Agent preamble
Untether injects a context preamble at the start of every agent prompt, telling the engine it's running via Telegram and requesting structured end-of-task su...
Untether injects a context preamble at the start of every agent prompt, telling the engine it’s running via Telegram and requesting structured end-of-task summaries. This works across all engines (Claude Code, Codex, OpenCode, Pi, Gemini CLI, Amp).

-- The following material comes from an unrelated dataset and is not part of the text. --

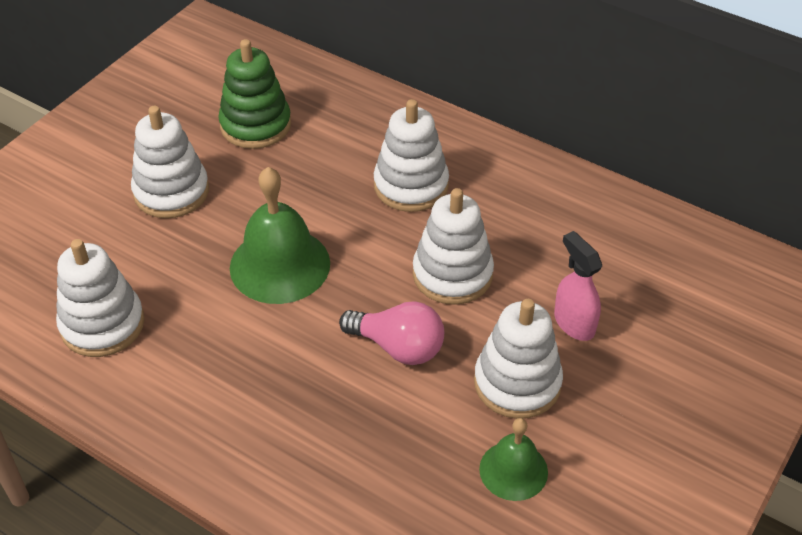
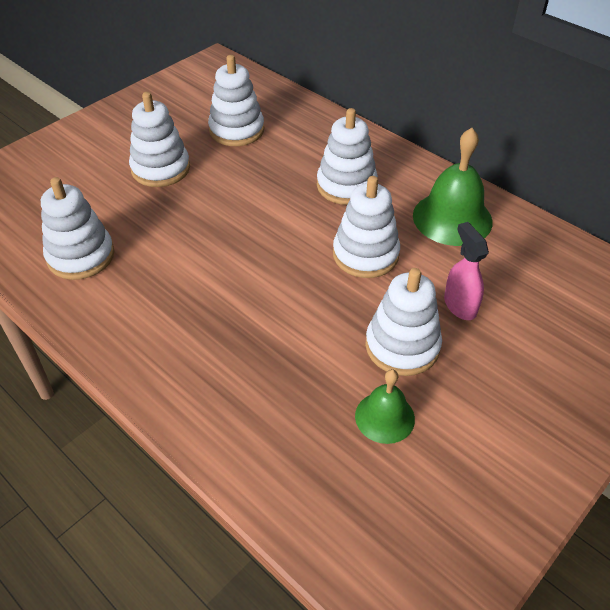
camera: 10 degrees right, 0 degrees up
(255, 125) = (236, 130): green stacking toy -> white stacking toy
(280, 265) = (229, 230): green bell -> green bell (452, 218)
(398, 347) = (309, 304): pink light bulb -> none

What the default preamble does
The built-in preamble tells the agent:
- Context — it’s running via Untether on Telegram, and the user is on a mobile device
- Visibility constraints — only final assistant text is visible; tool calls, thinking blocks, and terminal output are invisible to the user
- Summary format — every response that completes work should end with a structured summary including “Completed”, “Next Steps”, and “Decisions Needed” sections
This means agents naturally produce mobile-friendly summaries instead of expecting the user to read terminal output or file diffs.
Disable the preamble
If you don’t want Untether to inject any preamble:
=== “toml”
```toml
[preamble]
enabled = false
```
Customise the preamble
Replace the default text with your own:
=== “toml”
```toml
[preamble]
enabled = true
text = "You are running via Telegram. Keep responses concise and use bullet points."
```
Set text to your custom string. When text is null (the default), Untether uses the built-in preamble. Setting text to an empty string ("") effectively disables the preamble while keeping the enabled flag on.
Configuration reference
| Key | Type | Default | Notes |
|---|---|---|---|
enabled | bool | true | Inject preamble into prompts |
text | string or null | null | Custom preamble text; null uses the built-in default |
Ask mode interaction
When ask mode is enabled (via /config), Untether appends a line to the preamble encouraging the agent to use AskUserQuestion with structured options. When ask mode is disabled, it appends a line discouraging interactive questions so the agent proceeds with defaults instead.
Hook awareness
Claude Code plugins can install hooks that fire at session end (Stop hooks). In a terminal, these are harmless — the user can scroll up. But in Telegram, only the final assistant message is visible. If a Stop hook causes Claude to spend its final response addressing hook concerns, the user’s actual content is lost.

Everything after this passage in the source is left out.